- Born: October 13, 1999 (age 26) Eluru, Andhra Pradesh, India
- Other name: World's Fastest Human Calculator
- Education: St. Stephen's College, Delhi (BSc Honours, Mathematics, 2020)Delhi University
- Awards: Gold Medalist, Mental Calculation World Championship, Mind Sports Olympiad, Limca Book of Records 2015, 2016 and India's Youth Icon 2020
- Website: bhanzu.com

= Neelakantha Bhanu Prakash =

Indian mathematician and human calculator (born 1999)

Neelakantha Bhanu Prakash (born 13 October 1999) is an Indian Mathematician and Entrepreneur known for holding the title of the World’s Fastest Human Calculator (WFHC). He is an Indian mind sports athlete, entrepreneur, and advocate for mathematics education. Bhanu gained international recognition for his mental calculation skills, breaking speed calculation records previously held by Shakuntala Devi and Scott Flansburg. In 2020, he won the Mental Calculation World Championship at the Mind Sports Olympiad in London, becoming the first non-European and first Asian to secure the title.

Bhanu is also the founder of Bhanzu, an ed-tech platform aimed at addressing math anxiety and making mathematics more accessible. His approach to teaching emphasizes understanding concepts over rote memorization, aiming to create a more intuitive learning process.

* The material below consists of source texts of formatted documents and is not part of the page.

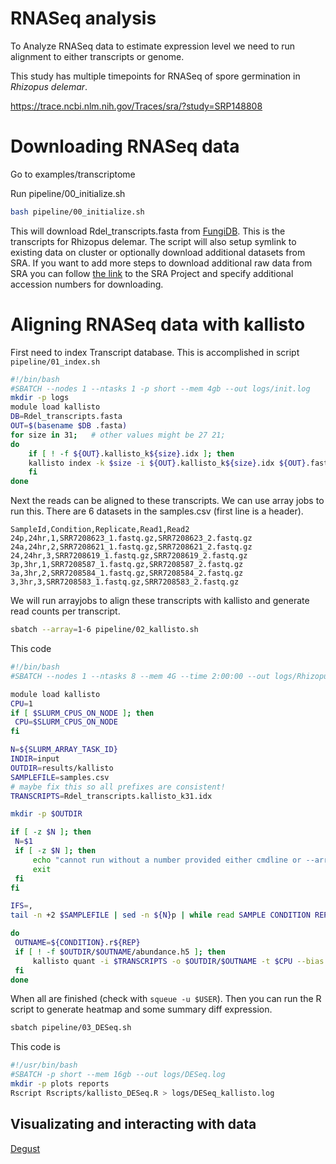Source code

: # RNASeq analysis

To Analyze RNASeq data to estimate expression level we need to run
alignment to either transcripts or genome.

This study has multiple timepoints for RNASeq of spore germination in _Rhizopus delemar_.

https://trace.ncbi.nlm.nih.gov/Traces/sra/?study=SRP148808

# Downloading RNASeq data

Go to examples/transcriptome

Run pipeline/00_initialize.sh
```bash
bash pipeline/00_initialize.sh
```
This will download Rdel_transcripts.fasta from [FungiDB](https://fungidb.org/common/downloads/Current_Release/RdelemarRA99-880/fasta/data/). This is the transcripts for Rhizopus delemar. The script will also setup symlink to existing data on cluster or optionally download additional datasets from SRA. If you want to add more steps to download additional raw data from SRA you can follow [the link](https://trace.ncbi.nlm.nih.gov/Traces/sra/?study=SRP148808) to the SRA Project and specify additional accession numbers for downloading.

# Aligning RNASeq data with kallisto

First need to index Transcript database. This is accomplished in script
`pipeline/01_index.sh`

```bash
#!/bin/bash
#SBATCH --nodes 1 --ntasks 1 -p short --mem 4gb --out logs/init.log
mkdir -p logs
module load kallisto
DB=Rdel_transcripts.fasta
OUT=$(basename $DB .fasta)
for size in 31;   # other values might be 27 21;
do
    if [ ! -f ${OUT}.kallisto_k${size}.idx ]; then
	kallisto index -k $size -i ${OUT}.kallisto_k${size}.idx ${OUT}.fasta
    fi
done
```

Next the reads can be aligned to these transcripts. We can use array jobs to run this. There are 6 datasets in the samples.csv (first line is a header).

```Text
SampleId,Condition,Replicate,Read1,Read2
24p,24hr,1,SRR7208623_1.fastq.gz,SRR7208623_2.fastq.gz
24a,24hr,2,SRR7208621_1.fastq.gz,SRR7208621_2.fastq.gz
24,24hr,3,SRR7208619_1.fastq.gz,SRR7208619_2.fastq.gz
3p,3hr,1,SRR7208587_1.fastq.gz,SRR7208587_2.fastq.gz
3a,3hr,2,SRR7208584_1.fastq.gz,SRR7208584_2.fastq.gz
3,3hr,3,SRR7208583_1.fastq.gz,SRR7208583_2.fastq.gz
```

We will run arrayjobs to align these transcripts with kallisto and generate read counts per transcript.

```BASH
sbatch --array=1-6 pipeline/02_kallisto.sh
```
This code
```bash
#!/bin/bash
#SBATCH --nodes 1 --ntasks 8 --mem 4G --time 2:00:00 --out logs/Rhizopus_kallisto.%a.log -p short

module load kallisto
CPU=1
if [ $SLURM_CPUS_ON_NODE ]; then
 CPU=$SLURM_CPUS_ON_NODE
fi

N=${SLURM_ARRAY_TASK_ID}
INDIR=input
OUTDIR=results/kallisto
SAMPLEFILE=samples.csv
# maybe fix this so all prefixes are consistent!
TRANSCRIPTS=Rdel_transcripts.kallisto_k31.idx

mkdir -p $OUTDIR

if [ -z $N ]; then
 N=$1
 if [ -z $N ]; then
     echo "cannot run without a number provided either cmdline or --array in sbatch"
     exit
 fi
fi

IFS=,
tail -n +2 $SAMPLEFILE | sed -n ${N}p | while read SAMPLE CONDITION REP READ1 READ2

do
 OUTNAME=${CONDITION}.r${REP}
 if [ ! -f $OUTDIR/$OUTNAME/abundance.h5 ]; then
     kallisto quant -i $TRANSCRIPTS -o $OUTDIR/$OUTNAME -t $CPU --bias $INDIR/$READ1 $INDIR/$READ2
 fi
done
```

When all are finished (check with `squeue -u $USER`). Then you can run the R script to generate heatmap and some summary diff expression.

```BASH
sbatch pipeline/03_DESeq.sh
```
This code is
```bash
#!/usr/bin/bash
#SBATCH -p short --mem 16gb --out logs/DESeq.log
mkdir -p plots reports
Rscript Rscripts/kallisto_DESeq.R > logs/DESeq_kallisto.log
```

## Visualizating and interacting with data

[Degust](http://degust.erc.monash.edu/degust/)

He has been acknowledged by the President of India, included in Forbes 30 Under 30, and received recognition as the Young Entrepreneur of the Year by Entrepreneur India. Bhanu has used his platform to influence both students and educators globally, promoting the importance of mathematical literacy.

== Early life ==
Neelakantha Bhanu Prakash was born in Hyderabad, India, to Jonnalagadda Srinivas and Hema Siva Parvati Jonnalagadda. His early childhood was marked by a significant event when, at the age of five, he suffered a severe head injury, resulting in a fractured skull. During his recovery, Bhanu was advised by his doctors to engage in mentally stimulating activities, which led him to solve puzzles and mental math problems. This sparked his interest in mathematics.

Bhanu completed his schooling at Bharatiya Vidya Bhavan's Public School (Vidyashram) in Hyderabad. He then pursued a Bachelor of Science (Honours) degree in Mathematics at St. Stephen’s College, Delhi, where he further developed his mental calculation abilities.

== Awards and recognition ==
- 2020: First Indian (Asian) to win the Gold Medal at the Mental Calculation World Championship at the Mind Sports Olympiad, London.
- 2020: Awarded 'India’s Youth Icon 2020' by the National Youth Council of India.
- 2022: Featured in Forbes Asia 30 Under 30 in the Consumer Technology category.
- 2014-2016: Broke 4 World Records and 50 Limca Book Records in various speed arithmetic categories, surpassing records held by Scott Flansburg and Shakuntala Devi.
- 2015: Received the 'Math Genius Award' from Genius Mind.
- 2015: Titled “Usain Bolt of Mathematics” by BBC News.
- 2017, 2018, 2022: Invited to speak at TEDx Talks about his journey and approach to learning math.
- 2023: Featured in Hurun India's Top 100 Under 30 Entrepreneurs Watchlist.
- 2025: Recognized in Forbes India 30 Under 30 for contributions to the education sector.
2025 creator of bhanzu
- 2025: Awarded Young Entrepreneur of the Year by Entrepreneur India.
- Ongoing: Collaborated with the Telangana government and international NGOs to impact 2 million children through numeracy programs.

2025: Invited to the ASU+GSV Summit to discuss the future of math education and his work with Bhanzu.